Staphylococcus epidermidis Biofilm Formation on Traditional and Boron Metal Alloys

Higher biocompatibility and corrosion resistant biomaterials are more frequently being test-implanted for a wide range of purposes. However, surgery-related infection and implant microbe-colonization is generally the most common complication. When bacteria adhere to and proliferate on the biomaterial surface, the bacteria produce extracellular polymeric substances, primarily polysaccharides, which mediate cell-to-cell adhesion and form a biofilm. Our long-term goal is to extend the life of a prosthetic implant by identifying new metal alloys that are less susceptible to bacterial colonization. Using one of the major biofilm producing bacteria commonly found to colonize surgical implants, Staphylococcus epidermidis, we investigated the biocompatibility of novel metal alloys with regard to their susceptibility to biofilm propagation. The Experimental biometal alloys examined were stainless steel (SS), commercially pure titanium (CPTi), titanium alloy (Ti64), dental grade titanium (Ty) and titanium-boron metal alloys. Biofilm formation was analyzed using crystal violet staining and fluorescent microscopy.
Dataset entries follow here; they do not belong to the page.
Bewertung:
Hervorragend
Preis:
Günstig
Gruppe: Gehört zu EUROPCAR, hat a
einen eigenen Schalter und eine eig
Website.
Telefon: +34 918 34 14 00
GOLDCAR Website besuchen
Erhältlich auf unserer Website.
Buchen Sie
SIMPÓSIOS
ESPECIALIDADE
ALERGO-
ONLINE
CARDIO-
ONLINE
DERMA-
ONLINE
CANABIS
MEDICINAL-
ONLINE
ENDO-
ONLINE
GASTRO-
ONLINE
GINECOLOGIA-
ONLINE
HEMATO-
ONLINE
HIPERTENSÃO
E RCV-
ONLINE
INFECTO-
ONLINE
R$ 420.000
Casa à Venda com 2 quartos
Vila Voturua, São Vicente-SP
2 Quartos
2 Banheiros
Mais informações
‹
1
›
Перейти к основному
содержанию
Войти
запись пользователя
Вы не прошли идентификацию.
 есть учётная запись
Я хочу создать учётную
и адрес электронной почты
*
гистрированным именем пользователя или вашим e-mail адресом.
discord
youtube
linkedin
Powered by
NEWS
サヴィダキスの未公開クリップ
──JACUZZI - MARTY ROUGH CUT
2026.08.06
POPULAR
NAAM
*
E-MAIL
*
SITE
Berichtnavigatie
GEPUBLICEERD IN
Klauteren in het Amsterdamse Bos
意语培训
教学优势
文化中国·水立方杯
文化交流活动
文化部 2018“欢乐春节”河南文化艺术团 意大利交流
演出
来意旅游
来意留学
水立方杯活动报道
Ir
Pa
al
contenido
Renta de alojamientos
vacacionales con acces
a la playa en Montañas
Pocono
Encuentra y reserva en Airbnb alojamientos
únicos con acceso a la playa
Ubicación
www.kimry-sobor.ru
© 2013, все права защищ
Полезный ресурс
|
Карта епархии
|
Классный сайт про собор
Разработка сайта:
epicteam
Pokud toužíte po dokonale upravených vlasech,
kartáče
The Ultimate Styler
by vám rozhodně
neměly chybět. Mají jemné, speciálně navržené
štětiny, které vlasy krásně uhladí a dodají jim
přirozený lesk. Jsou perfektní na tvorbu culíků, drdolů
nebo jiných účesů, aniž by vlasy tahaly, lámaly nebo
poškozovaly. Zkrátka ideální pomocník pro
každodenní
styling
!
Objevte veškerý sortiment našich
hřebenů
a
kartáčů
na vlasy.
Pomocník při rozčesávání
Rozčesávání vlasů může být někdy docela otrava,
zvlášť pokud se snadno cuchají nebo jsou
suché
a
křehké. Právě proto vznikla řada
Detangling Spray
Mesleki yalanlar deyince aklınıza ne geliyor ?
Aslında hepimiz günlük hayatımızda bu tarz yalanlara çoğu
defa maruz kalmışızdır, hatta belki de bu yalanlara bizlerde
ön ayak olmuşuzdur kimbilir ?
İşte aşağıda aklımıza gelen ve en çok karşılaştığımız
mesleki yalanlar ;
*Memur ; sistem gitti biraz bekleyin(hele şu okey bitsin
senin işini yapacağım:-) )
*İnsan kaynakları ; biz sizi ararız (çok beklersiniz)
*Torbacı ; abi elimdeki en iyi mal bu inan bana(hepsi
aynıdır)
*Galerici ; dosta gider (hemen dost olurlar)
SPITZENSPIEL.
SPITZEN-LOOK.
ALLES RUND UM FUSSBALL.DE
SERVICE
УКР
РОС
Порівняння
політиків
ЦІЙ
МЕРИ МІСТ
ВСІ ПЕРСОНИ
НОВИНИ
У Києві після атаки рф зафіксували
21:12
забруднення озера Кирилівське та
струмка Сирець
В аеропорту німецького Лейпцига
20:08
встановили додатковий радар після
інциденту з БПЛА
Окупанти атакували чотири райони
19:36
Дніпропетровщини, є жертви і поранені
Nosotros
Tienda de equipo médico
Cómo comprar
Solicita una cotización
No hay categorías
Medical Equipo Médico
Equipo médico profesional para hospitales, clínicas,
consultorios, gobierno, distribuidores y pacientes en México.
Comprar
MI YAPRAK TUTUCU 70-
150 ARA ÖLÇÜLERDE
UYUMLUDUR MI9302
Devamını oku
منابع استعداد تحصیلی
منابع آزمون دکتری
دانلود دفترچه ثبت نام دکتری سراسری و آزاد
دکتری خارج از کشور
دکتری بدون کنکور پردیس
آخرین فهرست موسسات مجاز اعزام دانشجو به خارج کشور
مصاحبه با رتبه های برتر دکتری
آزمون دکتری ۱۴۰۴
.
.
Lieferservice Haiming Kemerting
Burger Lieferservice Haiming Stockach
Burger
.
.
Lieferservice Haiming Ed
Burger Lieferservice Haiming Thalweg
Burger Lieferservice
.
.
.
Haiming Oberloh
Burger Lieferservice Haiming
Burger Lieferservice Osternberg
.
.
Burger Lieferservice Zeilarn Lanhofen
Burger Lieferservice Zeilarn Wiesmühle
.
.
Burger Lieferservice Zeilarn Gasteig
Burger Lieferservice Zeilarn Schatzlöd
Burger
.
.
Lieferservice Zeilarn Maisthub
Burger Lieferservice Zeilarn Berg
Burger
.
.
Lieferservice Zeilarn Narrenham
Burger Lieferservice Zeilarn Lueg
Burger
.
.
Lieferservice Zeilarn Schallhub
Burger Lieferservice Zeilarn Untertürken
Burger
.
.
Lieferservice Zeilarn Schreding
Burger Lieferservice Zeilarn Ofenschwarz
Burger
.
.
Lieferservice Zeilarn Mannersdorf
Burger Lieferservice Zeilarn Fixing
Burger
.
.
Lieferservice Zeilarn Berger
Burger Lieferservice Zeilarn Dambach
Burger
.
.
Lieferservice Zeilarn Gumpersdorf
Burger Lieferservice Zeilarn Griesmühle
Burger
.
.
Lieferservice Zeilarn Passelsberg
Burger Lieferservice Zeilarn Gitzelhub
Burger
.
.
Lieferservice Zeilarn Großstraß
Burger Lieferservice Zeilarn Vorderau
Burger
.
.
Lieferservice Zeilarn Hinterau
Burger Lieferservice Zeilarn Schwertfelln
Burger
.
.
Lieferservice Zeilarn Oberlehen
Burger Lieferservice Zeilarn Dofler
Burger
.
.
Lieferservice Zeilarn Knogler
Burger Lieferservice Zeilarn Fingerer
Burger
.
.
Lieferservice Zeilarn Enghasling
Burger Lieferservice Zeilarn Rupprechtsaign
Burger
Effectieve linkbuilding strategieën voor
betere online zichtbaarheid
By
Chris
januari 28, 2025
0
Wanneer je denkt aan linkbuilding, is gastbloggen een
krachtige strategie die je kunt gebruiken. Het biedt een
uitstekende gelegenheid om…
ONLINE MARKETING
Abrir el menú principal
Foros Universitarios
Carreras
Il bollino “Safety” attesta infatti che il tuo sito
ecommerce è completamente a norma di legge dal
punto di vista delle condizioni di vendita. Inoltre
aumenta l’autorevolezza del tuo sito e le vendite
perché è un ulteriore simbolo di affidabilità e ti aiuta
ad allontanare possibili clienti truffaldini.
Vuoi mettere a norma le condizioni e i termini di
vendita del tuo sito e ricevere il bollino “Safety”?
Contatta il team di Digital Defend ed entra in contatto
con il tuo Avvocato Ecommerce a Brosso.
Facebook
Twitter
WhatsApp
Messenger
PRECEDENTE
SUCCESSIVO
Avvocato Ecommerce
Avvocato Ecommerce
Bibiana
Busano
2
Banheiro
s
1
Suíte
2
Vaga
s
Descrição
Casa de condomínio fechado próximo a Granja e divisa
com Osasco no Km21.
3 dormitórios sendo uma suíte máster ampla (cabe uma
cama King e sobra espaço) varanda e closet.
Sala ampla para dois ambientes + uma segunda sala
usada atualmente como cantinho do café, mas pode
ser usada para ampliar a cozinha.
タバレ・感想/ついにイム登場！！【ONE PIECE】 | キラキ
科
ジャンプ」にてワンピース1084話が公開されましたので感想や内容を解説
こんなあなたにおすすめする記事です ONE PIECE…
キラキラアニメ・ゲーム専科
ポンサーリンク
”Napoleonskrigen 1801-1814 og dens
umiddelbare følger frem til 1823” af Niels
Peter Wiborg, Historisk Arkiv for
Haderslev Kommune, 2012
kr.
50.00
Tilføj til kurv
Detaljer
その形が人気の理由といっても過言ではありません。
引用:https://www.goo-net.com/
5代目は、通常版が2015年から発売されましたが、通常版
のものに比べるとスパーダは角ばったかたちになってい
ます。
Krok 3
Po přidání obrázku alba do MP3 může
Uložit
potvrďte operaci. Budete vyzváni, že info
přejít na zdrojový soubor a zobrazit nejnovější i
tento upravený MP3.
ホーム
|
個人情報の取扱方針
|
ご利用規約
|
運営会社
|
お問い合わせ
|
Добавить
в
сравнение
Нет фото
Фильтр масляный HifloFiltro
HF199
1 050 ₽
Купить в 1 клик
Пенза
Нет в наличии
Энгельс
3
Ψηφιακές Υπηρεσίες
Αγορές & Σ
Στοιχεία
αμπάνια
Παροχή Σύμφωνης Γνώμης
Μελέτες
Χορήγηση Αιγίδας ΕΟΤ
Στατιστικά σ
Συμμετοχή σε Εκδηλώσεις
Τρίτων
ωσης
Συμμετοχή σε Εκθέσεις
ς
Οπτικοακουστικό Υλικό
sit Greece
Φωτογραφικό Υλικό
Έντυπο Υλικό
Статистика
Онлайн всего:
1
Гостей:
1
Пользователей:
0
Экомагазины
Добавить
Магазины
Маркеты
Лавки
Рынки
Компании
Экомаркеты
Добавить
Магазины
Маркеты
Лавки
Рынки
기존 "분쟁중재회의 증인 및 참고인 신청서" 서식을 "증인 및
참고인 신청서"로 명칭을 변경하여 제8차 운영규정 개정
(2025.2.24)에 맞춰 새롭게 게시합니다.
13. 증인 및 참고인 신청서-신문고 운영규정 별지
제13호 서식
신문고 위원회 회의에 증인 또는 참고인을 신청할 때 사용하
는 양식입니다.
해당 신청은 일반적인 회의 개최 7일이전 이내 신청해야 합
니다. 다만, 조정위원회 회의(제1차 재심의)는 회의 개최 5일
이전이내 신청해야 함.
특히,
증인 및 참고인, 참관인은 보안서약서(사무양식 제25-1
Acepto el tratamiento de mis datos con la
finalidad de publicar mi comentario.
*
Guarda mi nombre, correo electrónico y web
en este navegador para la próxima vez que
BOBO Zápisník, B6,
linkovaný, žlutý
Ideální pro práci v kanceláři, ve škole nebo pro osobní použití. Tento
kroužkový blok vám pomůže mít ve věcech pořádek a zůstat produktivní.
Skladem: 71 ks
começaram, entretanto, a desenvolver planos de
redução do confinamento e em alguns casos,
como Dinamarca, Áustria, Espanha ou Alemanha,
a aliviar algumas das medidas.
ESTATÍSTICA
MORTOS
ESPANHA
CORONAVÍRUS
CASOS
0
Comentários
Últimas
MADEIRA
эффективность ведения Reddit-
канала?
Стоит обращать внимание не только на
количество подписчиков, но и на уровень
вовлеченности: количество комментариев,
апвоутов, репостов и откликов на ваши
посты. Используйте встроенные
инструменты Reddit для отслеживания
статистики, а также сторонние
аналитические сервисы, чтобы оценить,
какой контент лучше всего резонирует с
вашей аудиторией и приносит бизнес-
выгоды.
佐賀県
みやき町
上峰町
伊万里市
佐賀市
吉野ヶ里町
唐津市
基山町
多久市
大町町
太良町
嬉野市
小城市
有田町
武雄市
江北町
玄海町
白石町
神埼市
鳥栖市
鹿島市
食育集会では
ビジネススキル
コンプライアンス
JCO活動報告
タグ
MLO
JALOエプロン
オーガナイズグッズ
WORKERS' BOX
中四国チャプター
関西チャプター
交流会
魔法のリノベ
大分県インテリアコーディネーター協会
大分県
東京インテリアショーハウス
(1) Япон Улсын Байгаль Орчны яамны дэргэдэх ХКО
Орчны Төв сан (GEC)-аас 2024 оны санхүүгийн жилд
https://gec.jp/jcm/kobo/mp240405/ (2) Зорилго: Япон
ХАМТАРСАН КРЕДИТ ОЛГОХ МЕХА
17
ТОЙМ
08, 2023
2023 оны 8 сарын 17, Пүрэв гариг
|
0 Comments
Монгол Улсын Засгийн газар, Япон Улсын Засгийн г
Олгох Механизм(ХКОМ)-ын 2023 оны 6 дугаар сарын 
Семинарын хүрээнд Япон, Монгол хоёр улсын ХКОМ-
Ideal experimental conditions were obtained using flasks or a biofilm reactor. Biofilm reactor experiments were performed with (continuous culture) or without a constant infusion of growth media (batch culture) during biofilm formation. Results indicate that the Ty alloy permits less biofilm formation than traditional metals. Titanium-boron metal alloys, Ti64+0.04% B and Ti64+0.1% B, showed the least amount of biofilm compared to other metal alloys. Thus, we show that, compared to traditional metals such as stainless steel and pure titanium, the Ty, Ti64+0.04% B and Ti64+0.1% B alloys may be better alternatives as a modern prosthetic biometals.